Jul 26 13:12:31 sd-107191 kernel: [1416958.315796] audit: type=1400 audit(1532603551.596:1308): apparmor="STATUS" operation="profile_load" label="lxd-lab-u16_</var/snap/lxd/common/lxd>//&:lxd-lab-u16_<var-snap-lxd-common-lxd>://unconfined" name="/usr/lib/NetworkManager/nm-dhcp-client.action" pid=30796 comm="apparmor_parser"
Jul 26 13:12:31 sd-107191 kernel: [1416958.318482] audit: type=1400 audit(1532603551.596:1310): apparmor="STATUS" operation="profile_load" label="lxd-lab-u16_</var/snap/lxd/common/lxd>//&:lxd-lab-u16_<var-snap-lxd-common-lxd>://unconfined" name="/usr/lib/connman/scripts/dhclient-script" pid=30796 comm="apparmor_parser"

Let me know if I can add more informations.

stgraber commented 6 years ago

The in and out of promiscuous mode is a bit odd unless you were actively running a bunch of tcpdump or using other network monitoring software that would similarly need promiscuous access to the interfaces.

The rest looks about as expected assuming containers were actively started and stopped.
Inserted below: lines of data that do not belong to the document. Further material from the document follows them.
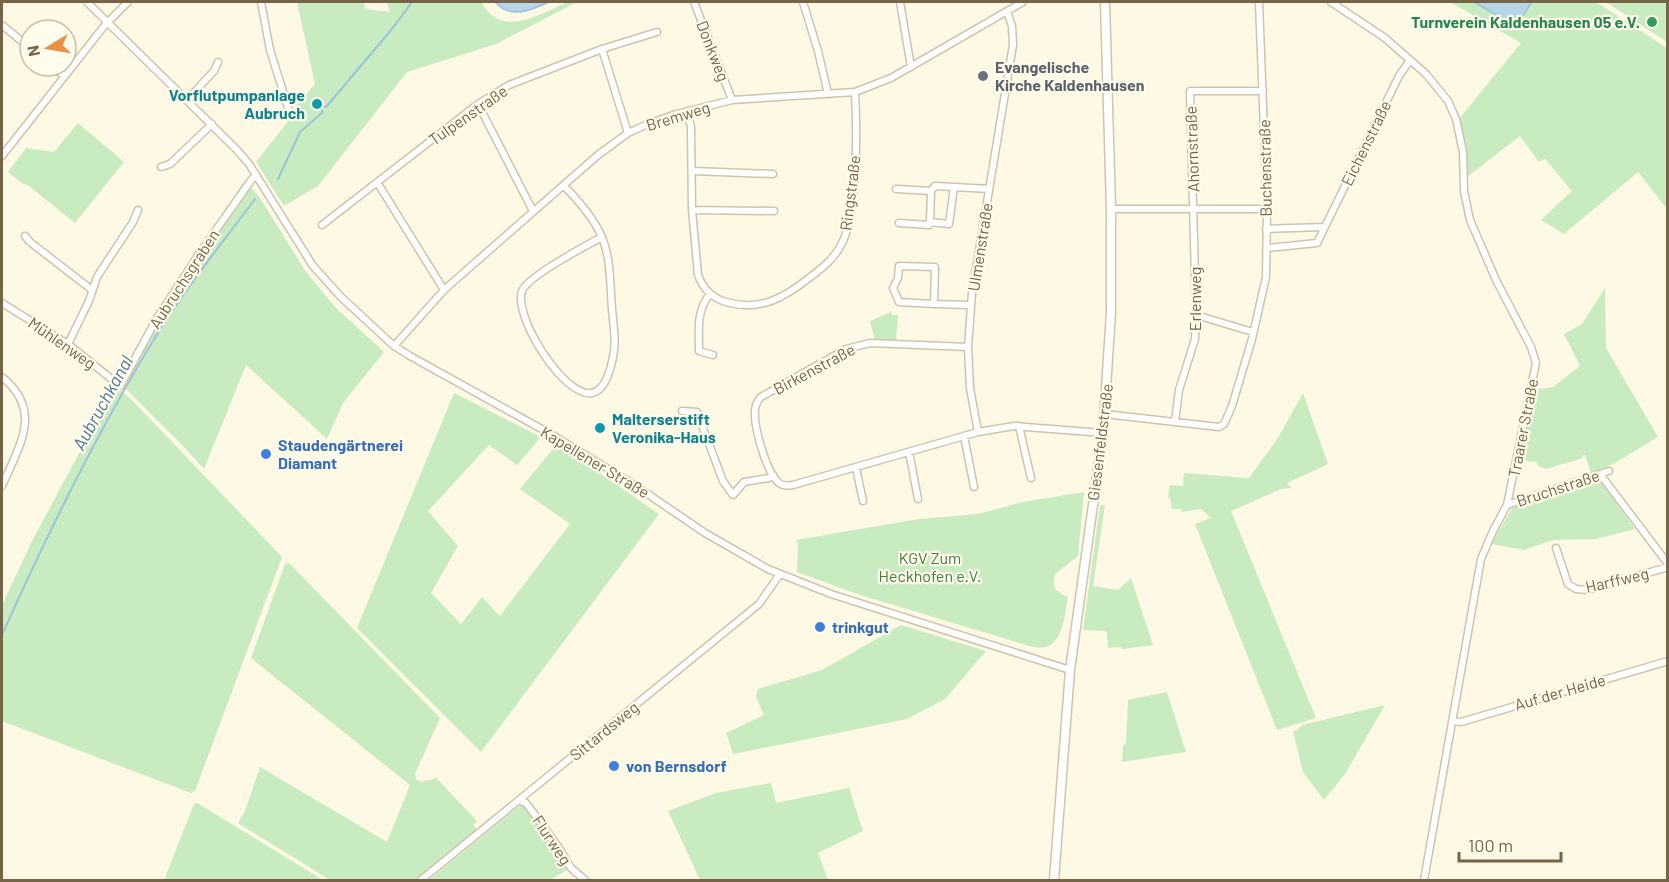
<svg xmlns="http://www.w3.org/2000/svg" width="1669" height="882" viewBox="0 0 1669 882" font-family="Barlow,sans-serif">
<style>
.green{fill:#c9ebc2}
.water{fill:#b8d5e7;stroke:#9ec2d9;stroke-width:1.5}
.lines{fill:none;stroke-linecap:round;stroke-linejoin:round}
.stream{stroke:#9ec2d9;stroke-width:2}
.street-casing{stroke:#cfc3ab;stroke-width:9}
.secondary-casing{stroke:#d2c4a7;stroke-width:11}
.street{stroke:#fff;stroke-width:6}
.secondary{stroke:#fff;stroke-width:8}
.leisure-dot{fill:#2e9e5b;stroke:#fffceb;stroke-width:2}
.worship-dot{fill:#6b7280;stroke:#fffceb;stroke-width:2}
.culture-dot{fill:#0f9aa8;stroke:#fffceb;stroke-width:2}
.shop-dot{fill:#3f7fe0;stroke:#fffceb;stroke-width:2}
.labels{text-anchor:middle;stroke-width:4.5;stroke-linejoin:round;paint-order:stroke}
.leisure-label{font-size:16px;font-weight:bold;fill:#27864d;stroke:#fffceb;text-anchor:end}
.street-label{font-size:16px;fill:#766449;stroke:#fffceb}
.worship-label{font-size:16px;font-weight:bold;fill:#5b616d;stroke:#fffceb;text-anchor:start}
.culture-label{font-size:16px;font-weight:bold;fill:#0d838f;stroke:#fffceb;text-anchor:end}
.shop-label{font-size:16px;font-weight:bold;fill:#366cbe;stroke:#fffceb;text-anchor:start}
.park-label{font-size:16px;fill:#447c41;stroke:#fffceb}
.water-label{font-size:18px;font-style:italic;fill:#487898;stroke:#fffceb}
</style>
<rect width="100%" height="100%" fill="#fdf9e4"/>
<path class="green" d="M 297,2 L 364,2 L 365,9 L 390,12 L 387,2 L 481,2 C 502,39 538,15 568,2 L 575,2 L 575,3 L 496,44 L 407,72 L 318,186 L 284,206 L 256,162 L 293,115 L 295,107 L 315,84 Z
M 1450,2 L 1474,2 L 1516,27 L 1531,3 L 1534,2 L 1596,2 L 1667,48 L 1667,209 L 1638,172 L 1564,234 L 1541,220 L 1572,191 L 1545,159 L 1539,162 L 1520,136 L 1467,177 L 1465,148 L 1459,119 L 1521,43 Z
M 1606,2 L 1667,2 L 1667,42 Z
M 78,123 L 124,162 L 75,223 L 29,186 L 22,183 L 8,172 L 26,148 L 54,152 Z
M 245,180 L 260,198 L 306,272 L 336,308 L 384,352 L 343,403 L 327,439 L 246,365 L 204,469 L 182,445 L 120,383 L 153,318 Z
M 1605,288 L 1606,348 L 1658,437 L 1611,465 L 1591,473 L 1585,455 L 1582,456 L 1583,458 L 1546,469 L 1538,466 L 1537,462 L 1521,460 L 1534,390 L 1553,387 L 1580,366 L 1564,334 L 1582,324 Z
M 891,312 L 892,315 L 898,315 L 896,341 L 875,340 L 870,321 Z
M 117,388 L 130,398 L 282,557 L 195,791 L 191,793 L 2,721 L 2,605 L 31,543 L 77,457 Z
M 454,393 L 541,437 L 517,465 L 489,445 L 428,511 L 458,546 L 431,593 L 461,624 L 482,597 L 500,616 L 570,524 L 520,489 L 557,444 L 659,514 L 481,752 L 357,628 Z
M 1303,393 L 1328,464 L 1287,483 L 1291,488 L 1281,489 L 1231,511 L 1316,718 L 1277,730 L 1195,524 L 1211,518 L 1201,509 L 1182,512 L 1181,509 L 1172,509 L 1170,498 L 1168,497 L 1170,485 L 1183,486 L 1184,473 L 1249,478 L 1278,438 Z
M 1597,480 L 1603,484 L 1635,529 L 1596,539 L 1553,540 L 1524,550 L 1491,544 L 1513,507 Z
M 1084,492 L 1078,556 L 1055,574 C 1052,588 1055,591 1068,597 C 1064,618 1063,653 1033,647 L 857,594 L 797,572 L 798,545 L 796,540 L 919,519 L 978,514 L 1023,502 Z
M 1100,505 L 1105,505 L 1093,586 L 1118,590 L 1131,578 L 1153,645 L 1123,649 L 1120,647 L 1108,648 L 1107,633 L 1104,631 L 1083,630 Z
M 289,563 L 440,718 L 415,774 L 416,779 L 421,782 L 436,778 L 477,821 L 473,825 L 478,831 L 418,880 L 330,880 L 238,823 L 245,811 L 260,767 L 387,842 L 410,785 L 251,658 L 285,564 Z
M 901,625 L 986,651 L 945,699 L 907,719 L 733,754 L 726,733 L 764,715 L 756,697 L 758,689 L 822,670 Z
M 1167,692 L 1186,752 L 1122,762 L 1123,746 L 1126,743 L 1128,700 Z
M 1385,705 L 1345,774 L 1324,800 L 1303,772 L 1293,731 L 1297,730 L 1302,725 Z
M 771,783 L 776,803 L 849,788 L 863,831 L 818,853 L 828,880 L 700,880 L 668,811 L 716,793 Z
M 197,803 L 323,880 L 164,880 L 194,804 Z
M 522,804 L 526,806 L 569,869 L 550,880 L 429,880 Z"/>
<path class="water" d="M 495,2 L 494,2 L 549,2 C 531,10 511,20 495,2 Z
M 1474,2 L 1529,2 L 1531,3 L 1516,27 Z"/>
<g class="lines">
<path class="stream" d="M 321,105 L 326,107 L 392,29 L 412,2
M 278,179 L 300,132 L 323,112 L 319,107
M 2,635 C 49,530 100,426 161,328 C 189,283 224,241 255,199"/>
<g class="street-casing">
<path id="street" d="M 87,2 L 236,149 L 249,164 L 313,266 L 341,297 L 394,346 L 410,356 L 556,437 L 636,486 L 705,533 L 768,569 L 831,594 L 1070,670
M 261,2 L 270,50 L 290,114
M 694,2 L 732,100
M 803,2 L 818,51 L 828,94
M 900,2 L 911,67
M 1331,2 L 1385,38 L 1426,74 L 1448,101 L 1456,119 L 1463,152 L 1464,191 L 1470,220 L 1496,280 L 1531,347 L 1536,363 L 1507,505 L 1493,531 L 1481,559 L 1424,880
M 2,25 L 30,48
M 602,49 L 657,32
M 52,66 L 64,76
M 188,99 L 214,71 L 218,62
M 478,104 L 533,211
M 687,111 L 691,127 L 692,210 L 698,275 C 703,289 712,298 726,302 C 759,312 784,298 809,278 C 821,269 834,259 841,245 C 858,215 857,128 855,92
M 2,156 L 105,25 L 128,2
M 161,167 L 170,164 L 212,124
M 692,171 L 773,174
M 377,182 L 444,290
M 564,186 C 579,201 593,217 602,237 C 611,259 610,286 612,309 C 613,323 616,337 614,351 C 612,364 607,390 592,393 C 564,398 513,316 522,291 C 527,277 587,245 602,237
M 896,189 L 931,191 L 930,222 L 949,224 L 954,187 L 989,189
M 931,191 L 935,186 L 954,187
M 1111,209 L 1267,209
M 692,210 L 774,211
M 899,223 L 929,225 L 930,222
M 322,225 L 478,104 L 509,85 L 602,49 L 628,133
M 1266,229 L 1324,227
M 25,236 L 30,242 L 92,290
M 1267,248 L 1317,243 L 1399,76 L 1410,60
M 710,294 C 696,311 699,330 699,351 L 713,355
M 2,303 L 68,344 L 120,386 L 156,320 L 199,254 L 252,179 L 256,176
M 934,304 L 899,302 L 893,288 L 898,278 L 899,266 L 935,267 L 934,304 L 971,305
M 1196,315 L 1253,332
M 68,344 L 89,301 L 97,277 L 133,222 L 138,210
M 394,346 L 444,290 L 461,275 L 598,155 L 628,133 L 648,124 L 673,115 L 732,100 L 855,92 L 891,78 L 1023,2
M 968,347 L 870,343 L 846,349 L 761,397 C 758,400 757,402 756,405 C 751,421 766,472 779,483 C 783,486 787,486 793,485 L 978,432 L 1014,426 L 1103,433
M 2,377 C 44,411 19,446 2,486
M 682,411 L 697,412 L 723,481 L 733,495 L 744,482 L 769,478 L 773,475
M 1105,414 L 1219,427 L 1224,424 L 1232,406 L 1252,339 L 1266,277 L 1267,209 L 1259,2
M 1175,422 L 1179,390 L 1195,339 L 1196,315 L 1190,91 L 1263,91
M 1019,426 L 1031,478
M 978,432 L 970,388 L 968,347 L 972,293 L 1013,45 L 1012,26 L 1007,11
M 964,436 L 974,487
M 909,452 L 918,499
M 856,468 L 863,501
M 1600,474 L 1668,564
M 1507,505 L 1609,471
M 1556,548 L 1568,584 L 1576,589 L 1588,590 L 1668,567
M 1452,721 L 1461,722 L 1668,661
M 520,800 L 526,803 L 559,848 L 571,868 L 585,880
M 421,880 L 759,604 L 780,574"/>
</g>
<g class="secondary-casing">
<path id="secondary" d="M 1054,880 L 1070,670 L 1103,433 L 1111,313 L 1111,209 L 1105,2"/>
</g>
<use href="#street" class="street"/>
<use href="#secondary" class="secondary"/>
</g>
<circle class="leisure-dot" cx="1652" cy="22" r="6"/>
<circle class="worship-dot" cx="983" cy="76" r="6"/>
<g class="culture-dot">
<circle cx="317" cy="104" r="6"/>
<circle cx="600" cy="428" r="6"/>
</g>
<g class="shop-dot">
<circle cx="266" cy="454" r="6"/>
<circle cx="820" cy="627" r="6"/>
<circle cx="614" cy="766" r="6"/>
</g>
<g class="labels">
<g class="leisure-label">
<text x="1640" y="28">Turnverein Kaldenhausen 05 e.V.</text>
</g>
<g class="street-label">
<text transform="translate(713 51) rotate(69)" y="6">Donkweg</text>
<text transform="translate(468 115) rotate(-35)" y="6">Tulpenstraße</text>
<text transform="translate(678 116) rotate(-17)" y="6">Bremweg</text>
<text transform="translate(1366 143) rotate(-64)" y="6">Eichenstraße</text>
<text transform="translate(1192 149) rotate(-92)" y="6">Ahornstraße</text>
<text transform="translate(1265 168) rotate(-91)" y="6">Buchenstraße</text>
<text transform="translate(850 193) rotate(-83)" y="6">Ringstraße</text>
<text transform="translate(980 247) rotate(-81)" y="6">Ulmenstraße</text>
<text transform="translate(184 279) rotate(-57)" y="6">Aubruchsgraben</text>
<text transform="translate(1195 299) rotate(-90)" y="6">Erlenweg</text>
<text transform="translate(62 343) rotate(35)" y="6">Mühlenweg</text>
<text transform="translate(814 369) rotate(-28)" y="6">Birkenstraße</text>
<text transform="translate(1523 428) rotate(-79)" y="6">Traarer Straße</text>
<text transform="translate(1100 442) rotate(-83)" y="6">Giesenfeldstraße</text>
<text transform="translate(595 462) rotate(31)" y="6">Kapellener Straße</text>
<text transform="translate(1558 488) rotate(-18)" y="6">Bruchstraße</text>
<text transform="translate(1617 580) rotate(-13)" y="6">Harffweg</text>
<text transform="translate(1560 692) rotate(-16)" y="6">Auf der Heide</text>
<text transform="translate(604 731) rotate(-39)" y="6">Sittardsweg</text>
<text transform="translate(552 840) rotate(56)" y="6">Flurweg</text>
</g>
<g class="worship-label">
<text x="995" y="73">Evangelische<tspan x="995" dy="18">Kirche Kaldenhausen</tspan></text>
</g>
<g class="culture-label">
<text x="305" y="101">Vorflutpumpanlage<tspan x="305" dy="18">Aubruch</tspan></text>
<text x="612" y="425" text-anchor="start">Malterserstift<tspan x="612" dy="18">Veronika-Haus</tspan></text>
</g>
<g class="shop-label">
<text x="278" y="451">Staudengärtnerei<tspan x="278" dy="18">Diamant</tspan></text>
<text x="832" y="633">trinkgut</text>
<text x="626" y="772">von Bernsdorf</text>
</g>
<g class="park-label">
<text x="930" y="564">KGV Zum<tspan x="930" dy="18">Heckhofen e.V.</tspan></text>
</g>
<g class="water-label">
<text transform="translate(103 403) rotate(-61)" y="6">Aubruchkanal</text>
</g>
</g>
<rect width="1669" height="882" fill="none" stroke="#766449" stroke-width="6"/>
<g transform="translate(48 48) rotate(259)"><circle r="28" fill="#fffceb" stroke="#c8bfaa" stroke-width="1.5"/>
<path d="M0-4.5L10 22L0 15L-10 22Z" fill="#e99147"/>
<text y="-9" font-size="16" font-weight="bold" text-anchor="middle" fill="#766449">N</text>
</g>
<path d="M1459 852v9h102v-9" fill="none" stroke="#766449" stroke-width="3"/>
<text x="1468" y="852" font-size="18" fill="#766449" stroke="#fffceb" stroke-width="4.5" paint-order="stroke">100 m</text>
</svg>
It shows new veth devices being created, them joining the bridge, coming up and the container side of them getting renamed to eth0, followed by the container's apparmor profiles getting loaded and some of the apparmor rules getting hit during container startup.

Nani-o commented 6 years ago

I don’t think of anything running on my server that could have the need of promiscuous mode on an interface.

My kern.log is filled from Jul 24 17:50:18 to Jul 26 13:11:59 with in/out promiscuous mode messages. I have seen a lot of disturbance and problems accessing my services from the 25th of July. At that moment I have just restarted what I thought was failed containers and since what I wanted, worked, do not bothered to dig this further. This only yesterday when I saw similar problems that I began to search what could cause this.

The only thing I remember doing on my server these past days, was testing the networks endpoint of LXD API with an ansible module.

stgraber commented 6 years ago

in/out of promisc mode is weird and not something that you should be seeing during normal operation, that is, unless you're running some network monitoring software, intrusion detection system or manual tcpdump/tshark/wireshark sessions that all depend on interface being (if only temporarily) in promisc mode

BartVB commented 5 years ago

Does going In/out of promiscuous mode coincide with starting/stopping containers?

I had similar problems (with LXC, no LXD), this was caused by another container using the same IP address. Also make sure that you are using unique MAC addresses per interface.